The logic is straightforward: by breaking inheritance logjams, the government hopes to inject new supply into both rental and sales markets. Whether this translates into affordable housing remains uncertain. Critics from the Left Bloc and Communist Party argue that the law prioritizes market fluidity over family stability, potentially forcing vulnerable heirs to sell assets under duress.
Procedural Timeline
The Justice Ministry now has 180 days from the law's enactment to draft amendments to the Civil Code and Civil Procedure Code, defining the mechanics of the urgent sale process. Expect detailed rules on petition requirements, appraisal protocols, auction procedures, and redemption timelines.
Legal practitioners anticipate a flood of petitions once the mechanism goes live, particularly from heirs managing estates opened years or decades ago. Notaries and estate lawyers are already advising clients to prepare documentation and assess which properties might be eligible for expedited sale.
European Comparison
Portugal's approach is more aggressive than most EU counterparts. While France, Spain, and Italy maintain systems of forced heirship (legítima) that guarantee specific relatives a minimum share, they typically rely on notarial mediation or judicial partition rather than unilateral sale triggers. Germany's BGB emphasizes collective succession, with heirs becoming joint owners immediately upon death.

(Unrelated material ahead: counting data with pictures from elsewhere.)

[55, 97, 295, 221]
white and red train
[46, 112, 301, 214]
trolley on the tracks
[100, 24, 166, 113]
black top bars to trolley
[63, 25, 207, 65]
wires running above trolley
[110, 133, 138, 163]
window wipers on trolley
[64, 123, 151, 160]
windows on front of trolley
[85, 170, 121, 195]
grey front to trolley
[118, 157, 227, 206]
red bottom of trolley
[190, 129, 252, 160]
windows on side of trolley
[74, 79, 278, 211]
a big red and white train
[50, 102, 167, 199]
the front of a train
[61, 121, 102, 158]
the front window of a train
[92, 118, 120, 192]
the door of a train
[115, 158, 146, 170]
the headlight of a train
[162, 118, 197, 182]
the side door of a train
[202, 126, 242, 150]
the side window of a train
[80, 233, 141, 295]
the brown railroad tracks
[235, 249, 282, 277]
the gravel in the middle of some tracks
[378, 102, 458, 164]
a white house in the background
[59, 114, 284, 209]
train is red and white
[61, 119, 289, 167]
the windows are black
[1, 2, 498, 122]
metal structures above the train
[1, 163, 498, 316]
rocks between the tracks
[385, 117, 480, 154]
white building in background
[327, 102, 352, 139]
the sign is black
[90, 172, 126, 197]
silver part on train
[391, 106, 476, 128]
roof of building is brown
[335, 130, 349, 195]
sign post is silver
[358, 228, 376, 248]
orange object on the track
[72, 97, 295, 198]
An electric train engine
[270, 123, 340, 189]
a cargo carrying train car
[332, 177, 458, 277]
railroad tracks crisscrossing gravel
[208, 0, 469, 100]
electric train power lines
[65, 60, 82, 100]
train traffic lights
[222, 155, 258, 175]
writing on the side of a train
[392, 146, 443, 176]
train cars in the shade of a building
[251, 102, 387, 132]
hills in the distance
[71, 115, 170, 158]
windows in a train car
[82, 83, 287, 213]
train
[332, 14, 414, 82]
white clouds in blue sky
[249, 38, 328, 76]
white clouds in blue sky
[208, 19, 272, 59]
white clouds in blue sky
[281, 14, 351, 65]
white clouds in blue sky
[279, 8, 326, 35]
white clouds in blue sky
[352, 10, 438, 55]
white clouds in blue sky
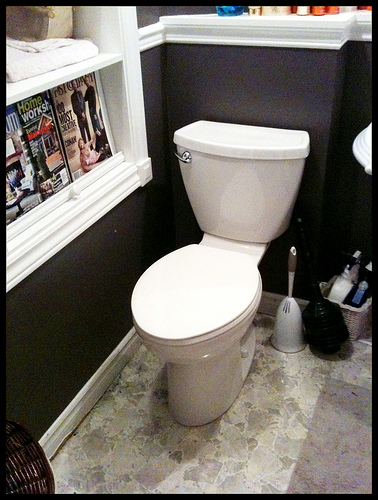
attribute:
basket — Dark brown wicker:
[2, 414, 54, 493]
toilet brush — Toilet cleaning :
[282, 243, 299, 294]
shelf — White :
[8, 14, 155, 287]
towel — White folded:
[3, 35, 100, 89]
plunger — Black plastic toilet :
[290, 203, 352, 365]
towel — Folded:
[5, 36, 99, 81]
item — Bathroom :
[213, 4, 243, 16]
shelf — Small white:
[165, 10, 374, 48]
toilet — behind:
[131, 118, 311, 426]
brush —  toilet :
[270, 242, 309, 357]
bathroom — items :
[316, 240, 374, 342]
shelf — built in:
[2, 18, 156, 201]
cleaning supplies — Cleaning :
[314, 241, 376, 311]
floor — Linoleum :
[50, 308, 374, 498]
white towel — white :
[1, 35, 99, 83]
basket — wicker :
[321, 265, 366, 341]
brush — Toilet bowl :
[275, 245, 303, 352]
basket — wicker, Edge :
[10, 423, 67, 494]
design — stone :
[273, 388, 363, 442]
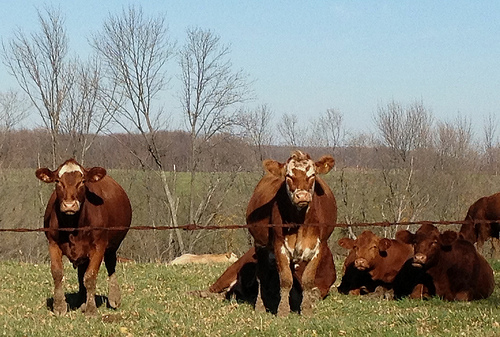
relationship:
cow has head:
[13, 141, 498, 315] [40, 162, 104, 212]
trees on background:
[7, 4, 498, 242] [14, 60, 476, 176]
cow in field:
[13, 141, 498, 315] [0, 165, 498, 337]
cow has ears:
[13, 141, 498, 315] [36, 166, 107, 185]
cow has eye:
[13, 141, 498, 315] [53, 178, 85, 189]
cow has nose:
[13, 141, 498, 315] [54, 197, 82, 213]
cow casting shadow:
[13, 141, 498, 315] [233, 255, 311, 315]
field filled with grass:
[1, 239, 484, 329] [5, 259, 498, 329]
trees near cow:
[7, 4, 498, 242] [25, 155, 149, 320]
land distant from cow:
[6, 118, 484, 189] [13, 141, 498, 315]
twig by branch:
[182, 188, 215, 229] [190, 163, 250, 243]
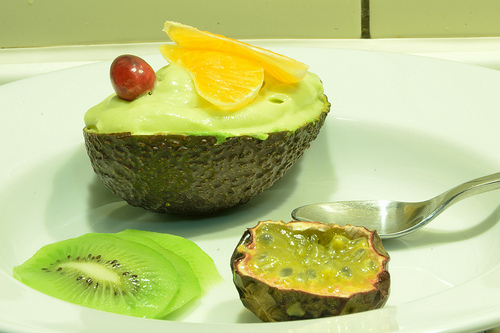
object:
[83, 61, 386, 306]
fruits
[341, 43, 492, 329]
plate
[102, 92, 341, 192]
avocado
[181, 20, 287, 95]
fruit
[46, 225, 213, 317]
kiwi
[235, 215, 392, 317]
fruit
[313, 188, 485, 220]
spoon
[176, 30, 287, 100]
orange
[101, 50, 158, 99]
grape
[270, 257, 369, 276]
seeds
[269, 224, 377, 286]
center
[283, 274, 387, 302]
filling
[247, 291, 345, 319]
skin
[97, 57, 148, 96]
olive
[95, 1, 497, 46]
wall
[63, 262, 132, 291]
seeds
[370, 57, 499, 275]
bowl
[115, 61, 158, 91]
cherry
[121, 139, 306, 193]
skin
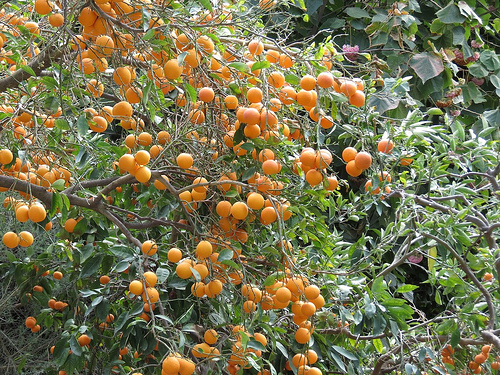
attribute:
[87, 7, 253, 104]
branches — leaveless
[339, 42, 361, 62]
purple leaf — tiny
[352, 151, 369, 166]
fruit — small, bunch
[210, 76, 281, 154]
orange — bunch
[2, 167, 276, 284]
branch — long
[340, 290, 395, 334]
leaves — green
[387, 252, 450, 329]
hole — dark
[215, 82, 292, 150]
oranges — different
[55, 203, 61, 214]
brown spot — tiny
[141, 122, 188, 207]
vine — brown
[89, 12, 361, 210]
orange fruits — hanging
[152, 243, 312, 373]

The Brussels IV Regulation (EU 650/2012) governs cross-border estates and establishes that the law of the deceased's habitual residence applies—but it does not harmonize partition procedures. Portuguese residents with inherited property in other EU countries should note that those assets remain subject to local inheritance rules, not Portugal's new expedited process.
Practical Considerations
If you are currently navigating an inheritance dispute, consider the following steps:
• Document your position: Gather appraisals, tax records, and correspondence demonstrating the estate's value and your efforts to reach agreement.
• Evaluate redemption feasibility: Can you afford to buy out co-heirs at market price if the property goes to auction?
• Assess family home status: If you or a co-heir occupy the property as a primary residence, ensure that classification is formally documented to prevent forced sale.
• Consult specialized counsel: Estate law in Portugal is complex, and the new rules introduce procedural nuances that require expert navigation.
The 180-day implementation window provides a brief period to strategize before the mechanism becomes operational. If you have been waiting years for a resolution, this may be your opportunity to exit the deadlock. If you prefer to keep inherited property within the family, you will need to act quickly to either negotiate buyouts or exercise your redemption rights once sales begin.
The Broader Shift
Beyond the technical adjustments, this legislation signals a broader recalibration of property rights in Portugal. The state is explicitly prioritizing economic circulation over familial consensus, reflecting pressure from housing advocates and urban planners who view frozen estates as a public policy failure.
Whether the reform achieves its stated goal—injecting stalled properties into the market—depends heavily on implementation details and judicial efficiency. Electronic auctions, appraisal standards, and redemption procedures will all shape whether the process truly becomes "urgent" or simply creates a new layer of bureaucratic delay.
For now, the law is on the books, and the clock is ticking for the government to deliver the procedural framework. Heirs, estate lawyers, and property investors are all watching closely.